You can find a verse in scripture. The Psalmist is often overwhelmed by wickedness and despaire and found poetry for the ages in it: My prayer now for being overwhelmed comes from Psalms (119: v133)
Order my steps and do not let evil have dominion over me.
Sometimes when I am very low, I just pray this:
God, this is too much for me. I need to hand this over to you.
How to pray
I have promised you that this morning we are going to draw on the traditions and resources of our faith to consider how we pray in terrible times.
First, we remember what prayer is? Christians have often described it as a
Conversation with a purpose. The purpose is to offer ourselves to be changed.
Or if you prefer Richard Foster, in his book on Leadership:
God is always speaking, always doing something. Prayer is to enter into that activity.
Padraig O’ Tuama, who will be our visitor in March, says:
Prayer is rhythm. Prayer is comfort. Prayer is disappointment. Prayer is words and shape and art around desperation, and delight, and disappointment, and desire.
Prayer can be the art that helps you name your desire, and even if the desire can only be named, well, naming is a good thing, surely. Naming is what God did, the Jesus tell us, and the world unfolded. Naming things is part of the creative impulse.
How do we pray? Well, as I said a few minutes ago, it is super-easy and will take your whole life to learn.
In terms of practices of prayer as Henri Nouwen wrote,
The only way to pray is to pray. The only way to try is to try.
We already have some clues in the service we have been worshipping in together.
Prayer traditions: Reflected in the order of service or in the short prayers we already talked about.
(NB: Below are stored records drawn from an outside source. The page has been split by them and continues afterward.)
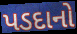
પડદાનો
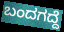
ಬಂದಗದ್ದೆ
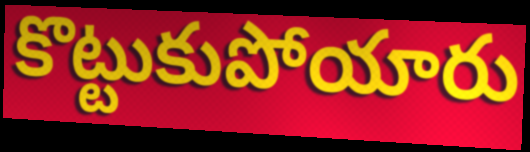
కొట్టుకుపోయారు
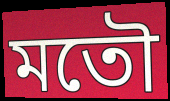
মতৌ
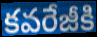
కవరేజీకి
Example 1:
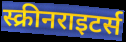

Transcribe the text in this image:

स्क्रीनराइटर्स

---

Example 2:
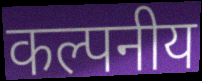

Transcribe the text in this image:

कल्पनीय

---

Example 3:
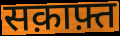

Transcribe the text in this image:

सक़ाफ़्त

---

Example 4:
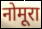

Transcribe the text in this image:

नोमूरा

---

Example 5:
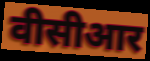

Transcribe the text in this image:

वीसीआर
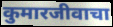
कुमारजीवाचा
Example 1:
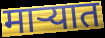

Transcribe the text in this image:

माऱ्यात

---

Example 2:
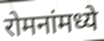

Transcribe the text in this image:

रोमनांमध्ये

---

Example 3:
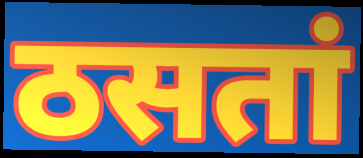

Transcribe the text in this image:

ठसतां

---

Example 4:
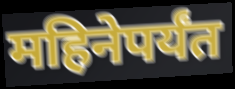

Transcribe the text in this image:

महिनेपर्यंत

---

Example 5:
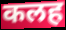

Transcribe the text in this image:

कलह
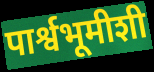
पार्श्वभूमीशी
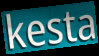
kesta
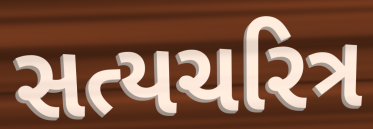
સત્યચરિત્ર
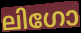
ലിഗോ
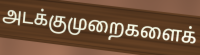
அடக்குமுறைகளைக்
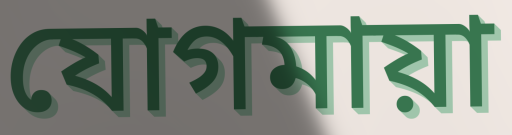
যোগমায়া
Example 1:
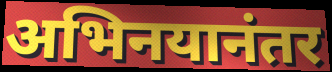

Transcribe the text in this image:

अभिनयानंतर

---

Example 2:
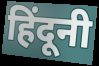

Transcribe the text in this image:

हिंदूनी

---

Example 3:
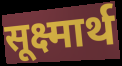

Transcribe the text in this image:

सूक्ष्मार्थ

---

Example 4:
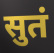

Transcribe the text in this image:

सुतं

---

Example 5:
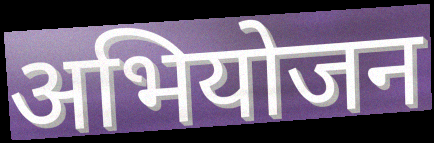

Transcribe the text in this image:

अभियोजन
God or Jesus: Naming who you are speaking to.
Then you might say, ‘I don’t know what to say.’ That’s ok. The Apostle Paul has been there before us and promised that the Holy Spirit will intervene for us and pray if we don’t have the words for what is on our hearts (Romans 8: 26- 27).
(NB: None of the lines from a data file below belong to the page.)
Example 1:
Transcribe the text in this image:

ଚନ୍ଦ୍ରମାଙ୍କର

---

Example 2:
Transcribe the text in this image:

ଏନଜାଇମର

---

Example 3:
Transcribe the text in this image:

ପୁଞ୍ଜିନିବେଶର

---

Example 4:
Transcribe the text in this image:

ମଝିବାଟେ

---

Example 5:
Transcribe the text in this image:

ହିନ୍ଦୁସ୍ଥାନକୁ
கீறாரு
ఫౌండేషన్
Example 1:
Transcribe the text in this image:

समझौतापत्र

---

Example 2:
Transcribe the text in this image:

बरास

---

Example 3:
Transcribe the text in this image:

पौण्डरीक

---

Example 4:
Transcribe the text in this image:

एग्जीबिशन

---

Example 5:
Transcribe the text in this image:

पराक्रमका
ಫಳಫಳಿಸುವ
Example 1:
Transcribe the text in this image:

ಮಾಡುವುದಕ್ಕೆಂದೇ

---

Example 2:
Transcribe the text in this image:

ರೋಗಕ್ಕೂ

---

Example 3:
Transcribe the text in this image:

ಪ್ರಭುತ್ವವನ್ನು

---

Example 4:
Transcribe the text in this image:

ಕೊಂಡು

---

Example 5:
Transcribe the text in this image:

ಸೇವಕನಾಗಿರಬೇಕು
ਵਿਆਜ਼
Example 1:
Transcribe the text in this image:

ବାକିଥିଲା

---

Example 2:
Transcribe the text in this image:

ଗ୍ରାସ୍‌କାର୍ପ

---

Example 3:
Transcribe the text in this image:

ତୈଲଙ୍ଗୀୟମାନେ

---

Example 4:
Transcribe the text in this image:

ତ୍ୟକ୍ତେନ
Then we might say: I am here. You are here: Pray to feel God’s presence with you. That’s invocation.
Then we might continue to Adoration: you are amazing.
Then to Thank you: Praise and thanksgiving. Try to wake up with praise and go to bed with thanksgiving. This is a way to reframe our thoughts to. To identify what we are thankful for can turn grumpiness to gratitude.
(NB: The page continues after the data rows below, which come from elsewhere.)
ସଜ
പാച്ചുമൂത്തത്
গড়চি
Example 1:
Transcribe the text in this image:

I am sorry: Confession: we are part of the brokenness and want to be part of the healing of this old world.
Then maybe, ‘Help me. Help us.’ That is Intercession: Naming the desires of our hearts for the places we are and for this world that God loves so much. Being bold. As Walter Wink wrote,
History belongs to the intercessors, who believe the future into being.
Blessing. Blessing is about wishing well, and healing. Dietrich Bonhoeffer wrote about how blessing can heal a broken world and I would like to close with his words.
While he was running a clandestine seminar after the his confessing church had broken with the church over Nazi-ism. Then the new seminary was outlawed, the building shuttered and leaders arrested. So they met in a remote Farmhouse as war grew more and more likely. Here is what he wrote as the storm clouds threatened in 1939:
‘The world lives and has its future by means of the blessing of God…. Blessing means laying one’s hands on something and saying: you belong to God in spite of it all. This is the way we respond to the world. We do not forsake it or condemn it.
Instead, we recall it to God, we give it hope, we lay our hands on it and say
God’s blessing come upon you
May God renew you, you dear God created world
For you belong to your creator and redeemer.
[We can do this because we have been blessed ourselves.]
And whoever has been blessed must pass on a blessing.
The renewal of the world, which seems impossible, becomes possible in the blessing of God.
May the Lord bless you and keep you. May the Lord lift up his countenance upon you, and give you peace.
Activity
You are invited now to pray, and to untie the knots in your string. Start anywhere we have talked about, name who you are speaking to, Thanks, praise, confession, intercession, asking blessing on the world. Just start. Maybe Jesus, or God. I am here. You are here. I am sorry. I want to find a new way.